While I enjoy and appreciate Evernden’s biological analysis of, for instance, the stomach’s collection of living organisms, or the lichen’s being composed in reality of two distinct organisms, lost in the scientific minutiae of everything about the natural world he describes are just the sort of human concerns that he claims are most important. Part of the problem with his argument is how needlessly complicated he makes a human being out to be. Scientist and engineer Ray Kurzweil makes the profound point in the following of how important it is in science to approach a problem with the appropriate level of complexity, as clarity about a potential solution often will depend on a certain conceptual distance, as it were, from the details of what is being observed: 
It is important that we build models of the brain at the right level. This is, of course, true for all our scientific models. Although chemistry is theoretically based on physics and 
could be derived entirely from physics, this would be unwieldy and infeasible practice. 
So chemistry uses its own rules and models. We should likewise, in theory, be able to 
deduce the laws of thermodynamics from physics, but this is a far-from-strait forward
process. Once we have a sufficient number of particles to call something a gas rather than a bunch of particles, solving equations for each particle interaction becomes impractical, 
whereas the laws of thermodynamics work extremely well. The interactions of a single molecule within the gas are hopelessly complex and unpredictable, but the gas itself, 
comprising trillions of molecules, has many predictable properties. (Kurzweil ch. 4)

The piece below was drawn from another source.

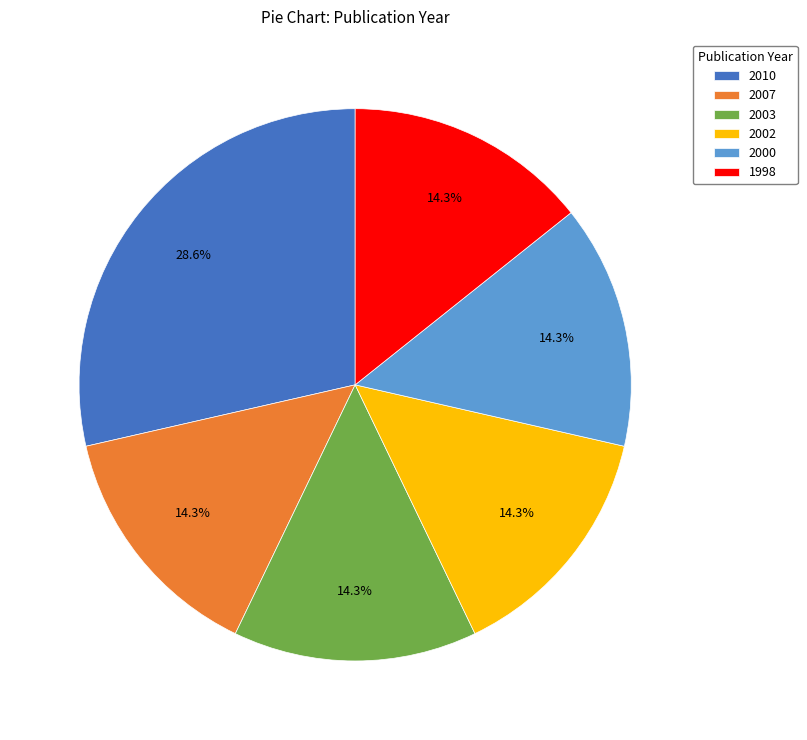

How many segments does this pie chart have?

6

After reaching a certain microscopic level of examination, human beings are, too, hopelessly complex and unpredictable, full of various lifeforms, each having their own peculiar traits and manners of existence. Yet, when determining human values, little of any of this knowledge helps one get any closer to determining what matters most to us as human beings. How, for instance, would one's studying or being made aware of the various examples of bacteria in the human stomach ever lead a person to the knowledge of the Sistine Chapel? Or Neil Armstrong’s landing on the moon? Or the beauty of Shakespeare’s verse? In other words, peer too closely at a human being and what is missed is how all that is gathered together in that blink of an eye ultimately composes a complete and distinct person, someone with dreams, hopes, fears, desires, and loves. No amount of studying biology or the larger environment can ever teach a person what it means to be human. And my argument in no way should be interpreted as an attack on science. I love science. We need science. In a word, the kind of bare facts that Evernden’s argument depends on are just that: meaningless in themselves, and empty of human subjectivity, and therefore, incapable of explaining or bringing us any closer to a definitive understanding of what makes homo sapiens more than just biological entities but more importantly, distinct persons of, for lack of a better word, spiritual value.